Americans Find New Ways To Give

By SOP newswire

Washington – Innovations in philanthropy have made it possible for more American individuals and businesses to give money to those less fortunate worldwide and to have a say in how their donations are spent.

This is a good thing, says Alan Abramson, a nonprofit-sector specialist at the Aspen Institute in Washington, because American giving topped $260 billion in 2005, with more individuals, including those not so well off, giving small amounts of money, using the Internet, to causes in which they believe. 

“Traditionally Americans would write a check to an organization or a foundation,” Abramson told USINFO, “but in the new wave of philanthropy, at the same time people write their checks or donate online, they have become more involved in the activities of nonprofits.”

Sometimes this means providing guidance or expertise to a nonprofit or seeking a seat on an organization’s board of directors. Today’s “venture philanthropy,” Abramson said, is based on the model of venture capitalists, who are active partners when they invest in a company.


Andrew Carnegie first coined the phrase venture philanthropy in 1911, when he created his foundation because he wanted to have a lasting or strategic impact with his funds. Although venture philanthropy is often associated with donors who give on a large scale, individuals of modest means also “want to be engaged,” Abramson said. Today, venture philanthropy tends to be aligned with the goals of venture capitalists who are engaged in their investments.

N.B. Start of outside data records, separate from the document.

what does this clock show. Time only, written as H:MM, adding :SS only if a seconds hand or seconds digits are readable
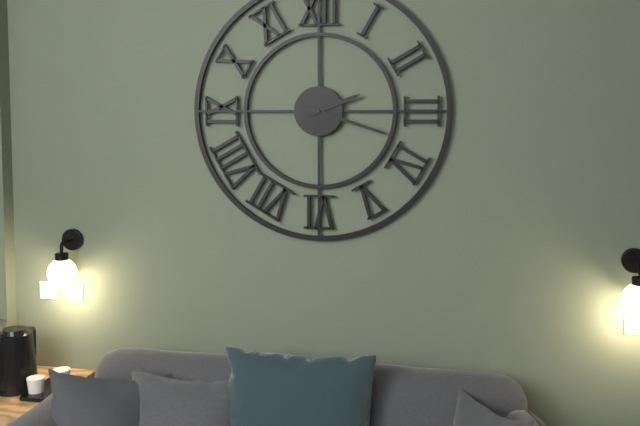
2:18
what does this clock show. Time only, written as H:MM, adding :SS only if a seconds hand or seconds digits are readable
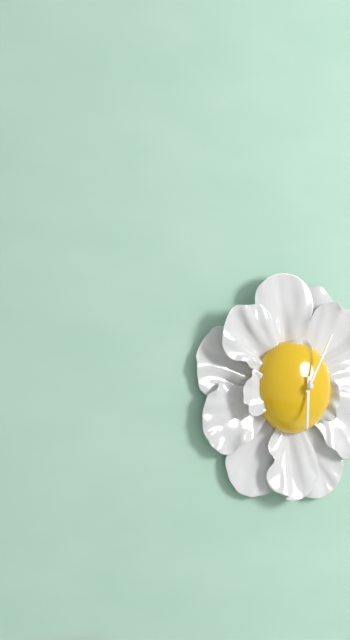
6:05
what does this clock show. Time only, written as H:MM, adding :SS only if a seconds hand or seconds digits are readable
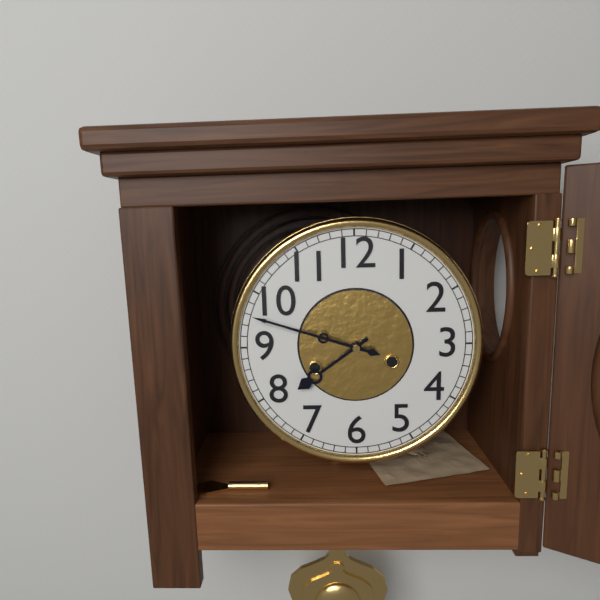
7:48
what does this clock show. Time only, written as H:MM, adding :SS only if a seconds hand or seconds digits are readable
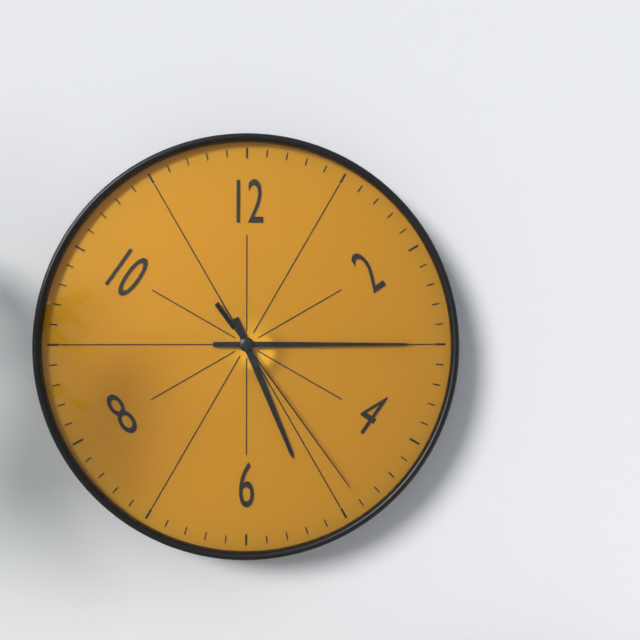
5:15:24
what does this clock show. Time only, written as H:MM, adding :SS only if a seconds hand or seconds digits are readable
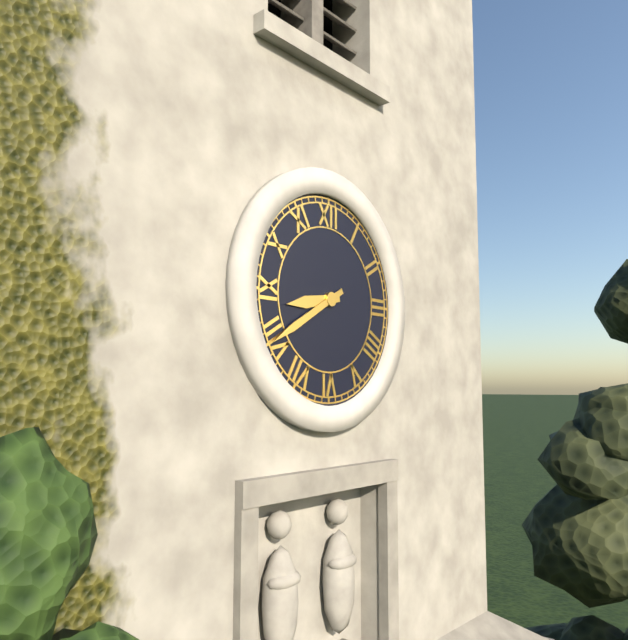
8:40
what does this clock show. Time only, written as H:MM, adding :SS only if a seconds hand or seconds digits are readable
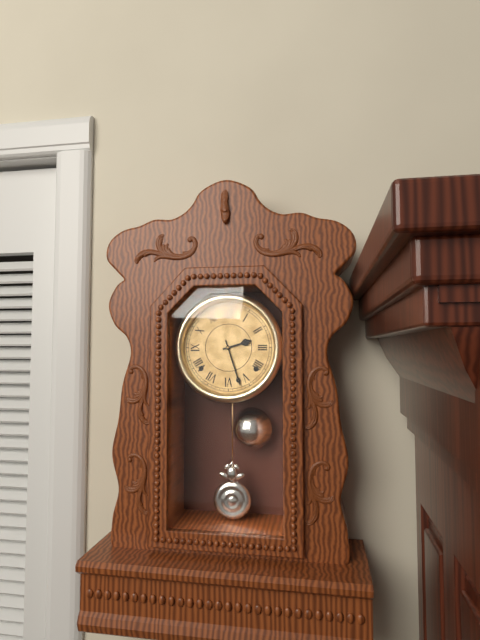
2:27
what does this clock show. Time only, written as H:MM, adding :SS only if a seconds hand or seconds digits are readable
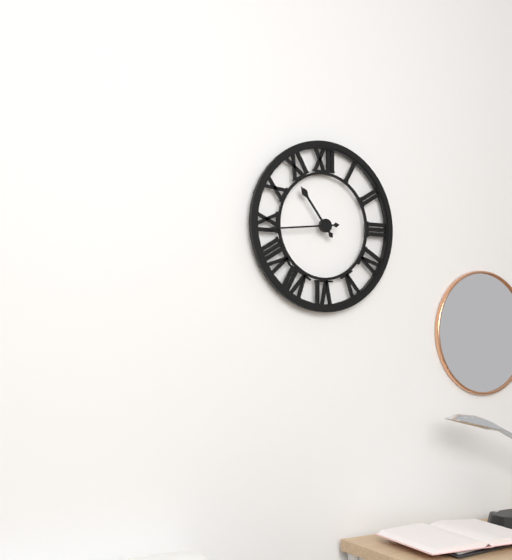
10:44
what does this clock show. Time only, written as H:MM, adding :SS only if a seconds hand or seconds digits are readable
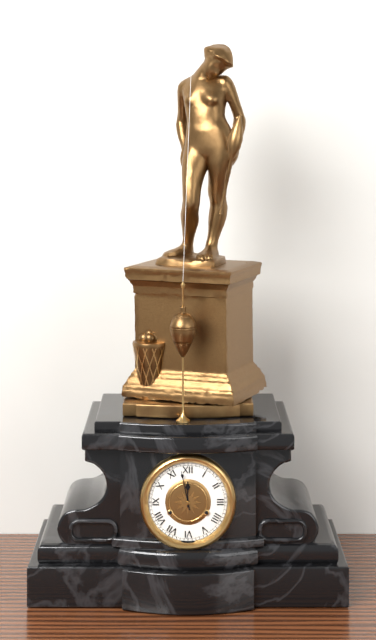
11:58
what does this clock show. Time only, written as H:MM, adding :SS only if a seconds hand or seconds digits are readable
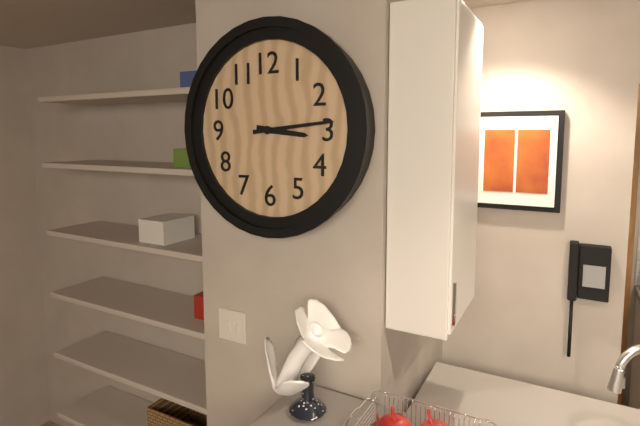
3:14
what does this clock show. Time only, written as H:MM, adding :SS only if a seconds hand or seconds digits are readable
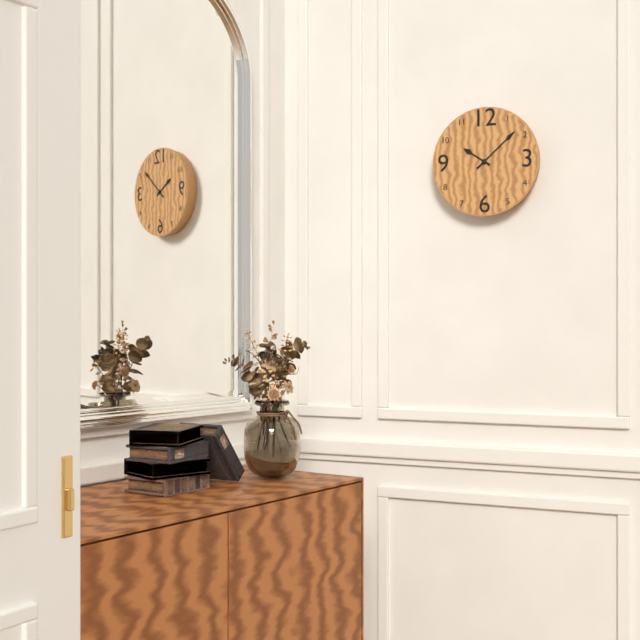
10:08
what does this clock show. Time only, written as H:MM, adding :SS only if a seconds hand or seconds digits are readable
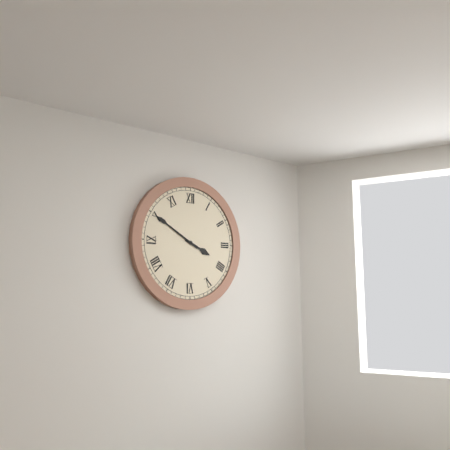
3:50
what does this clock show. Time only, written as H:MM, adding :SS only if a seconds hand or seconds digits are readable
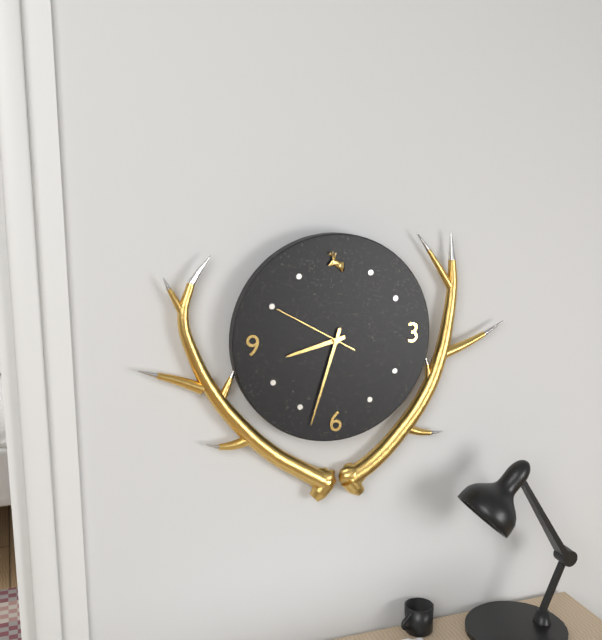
8:33:50
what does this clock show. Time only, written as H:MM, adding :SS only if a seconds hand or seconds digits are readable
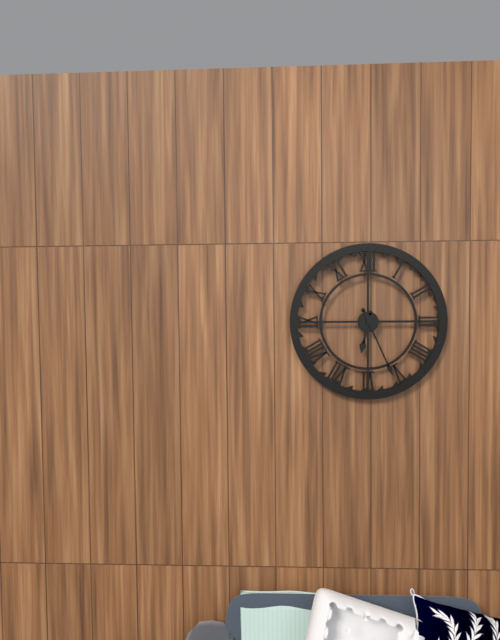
6:26
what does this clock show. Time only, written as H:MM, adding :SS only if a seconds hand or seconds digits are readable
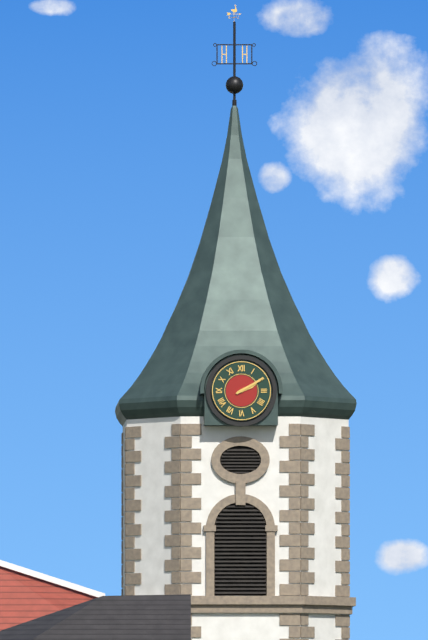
2:10
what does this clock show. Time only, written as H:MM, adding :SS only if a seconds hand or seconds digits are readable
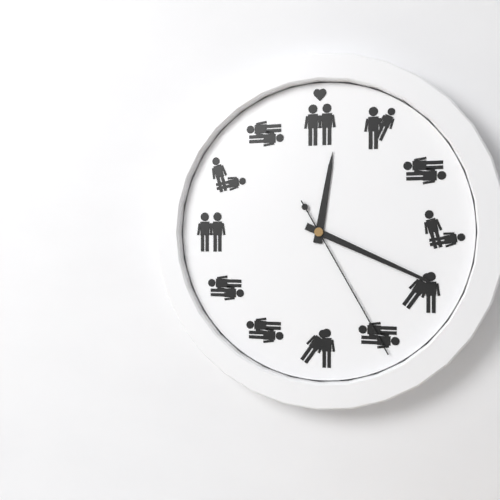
12:19:25
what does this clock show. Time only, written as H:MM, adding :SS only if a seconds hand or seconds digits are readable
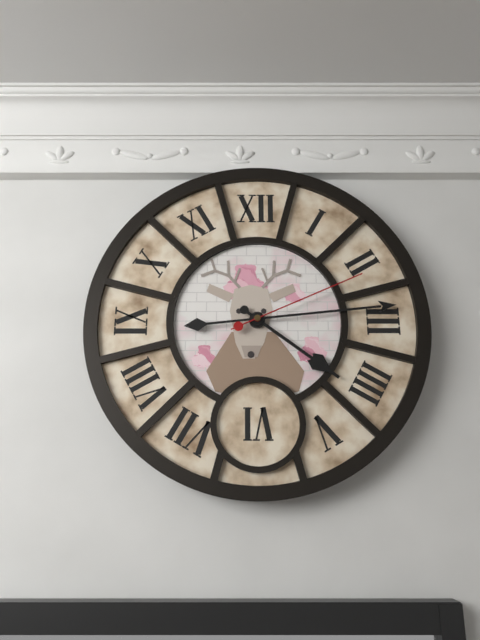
4:14:11
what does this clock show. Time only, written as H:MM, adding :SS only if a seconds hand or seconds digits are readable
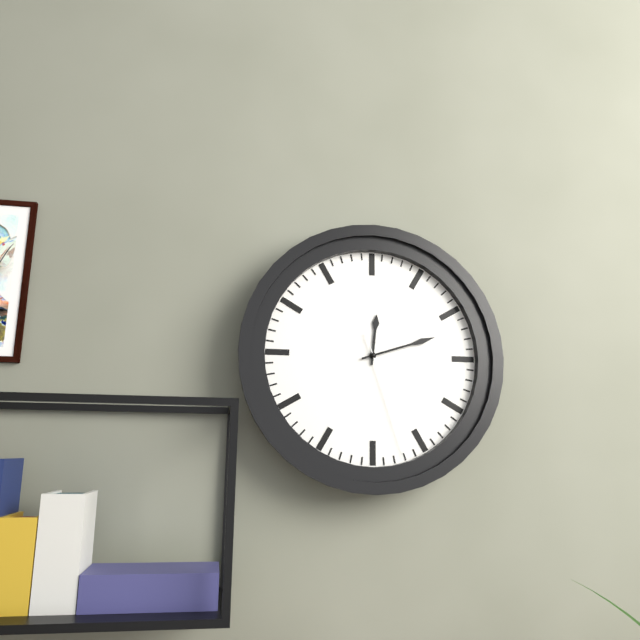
12:12:27
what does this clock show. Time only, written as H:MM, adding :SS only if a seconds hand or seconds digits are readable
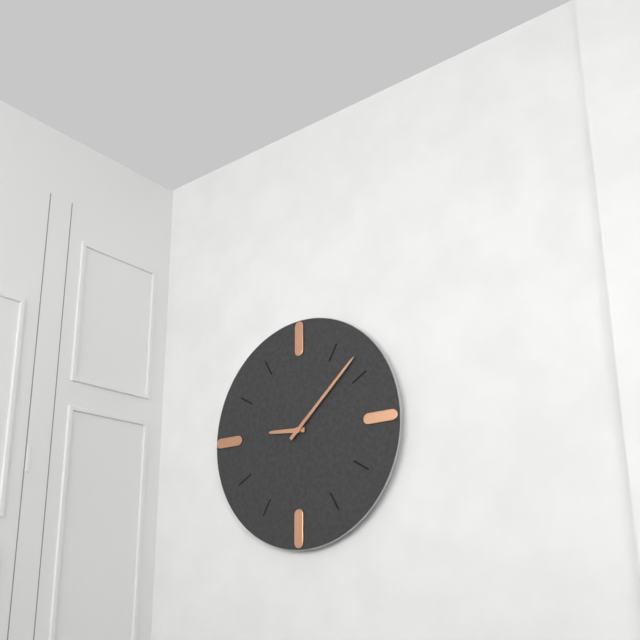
9:08
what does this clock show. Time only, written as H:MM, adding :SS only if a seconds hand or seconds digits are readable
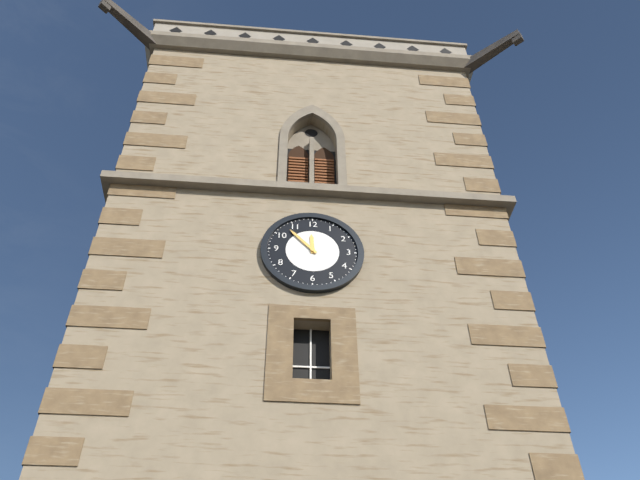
11:53
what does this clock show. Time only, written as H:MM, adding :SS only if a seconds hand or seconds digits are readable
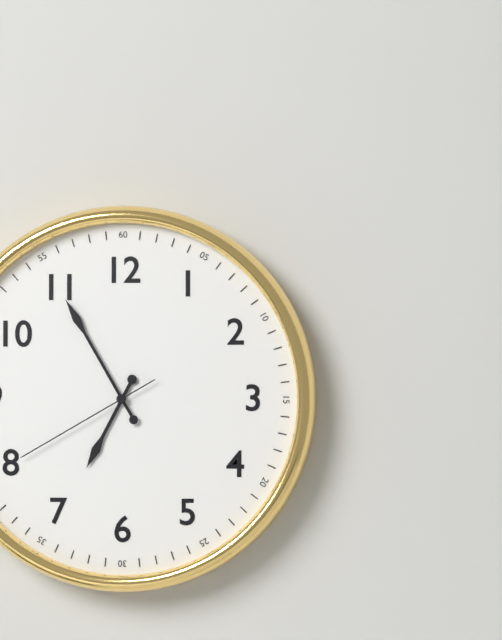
6:55:40
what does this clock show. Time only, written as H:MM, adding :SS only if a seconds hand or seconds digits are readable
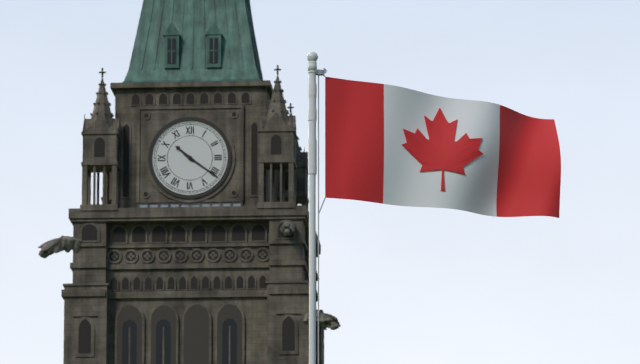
10:21
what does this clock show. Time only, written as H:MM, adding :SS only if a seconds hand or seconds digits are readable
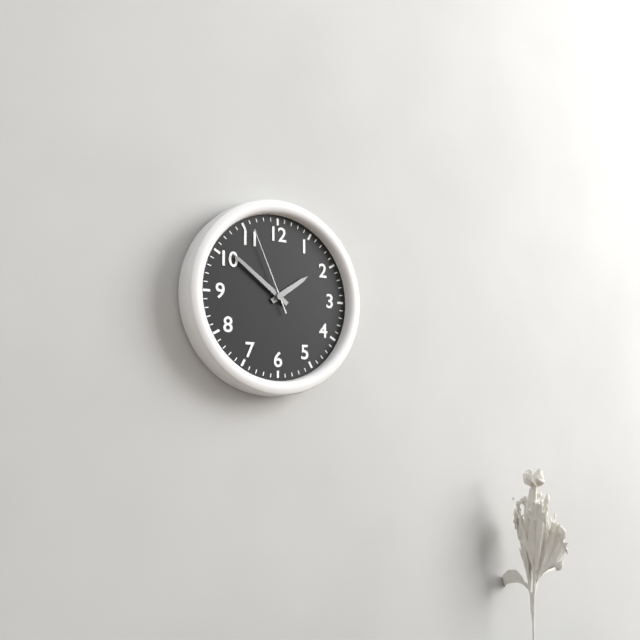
1:51:56
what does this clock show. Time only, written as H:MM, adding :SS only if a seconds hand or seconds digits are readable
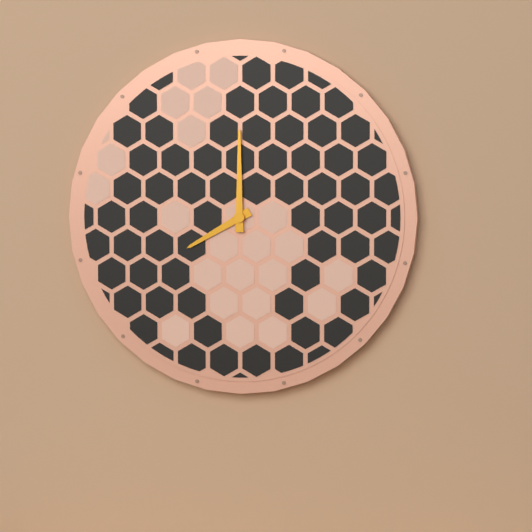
8:00
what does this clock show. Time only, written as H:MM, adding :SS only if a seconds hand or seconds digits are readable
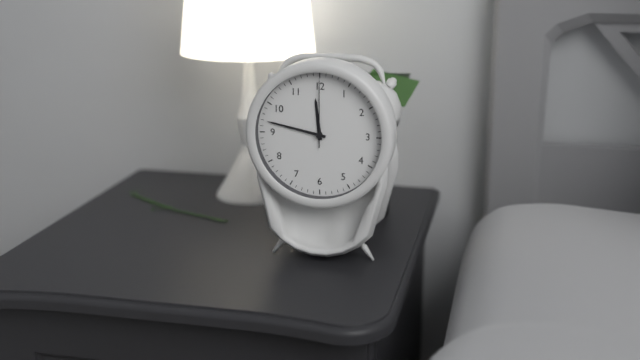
11:47:00
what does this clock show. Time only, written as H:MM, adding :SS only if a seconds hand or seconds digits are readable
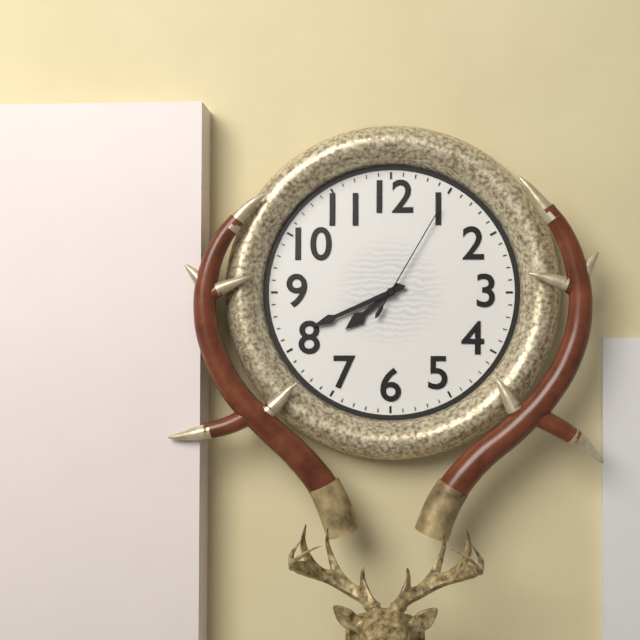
7:41:05
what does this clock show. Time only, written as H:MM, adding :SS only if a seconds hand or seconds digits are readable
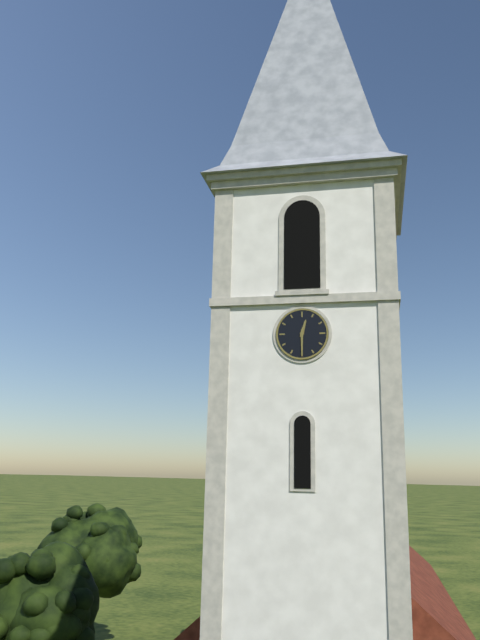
12:30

“The basic human impulse, beyond giving money away to a person who needs it, is wanting to make a change in the world,” according to Sara Engelhardt, president of the Foundation Center in New York, which celebrated its 50th anniversary in 2006.

Venture philanthropy, or strategic giving, allows individuals and communities of individuals to effect social change, Engelhardt told USINFO.

Corporations also recognize the value of venture philanthropy, Engelhardt said, because some companies are increasing matching funds, allowing employees to direct corporate giving more fully. Some companies, she added, pay employees’ salaries while they take time off to participate in humanitarian or relief efforts. According to the Giving USA Foundation, corporate donations reached an unprecedented $14 billion in 2005.


Americans genuinely are grateful that the world has been good to them, Engelhardt said, and they want to give back to the world. Overwhelmingly, individual giving is the largest source of donations in the United States, accounting for 77 percent of all giving in 2005. Yet for some highly successful entrepreneurs in the United States today, giving back to the world means making a financial investment in it.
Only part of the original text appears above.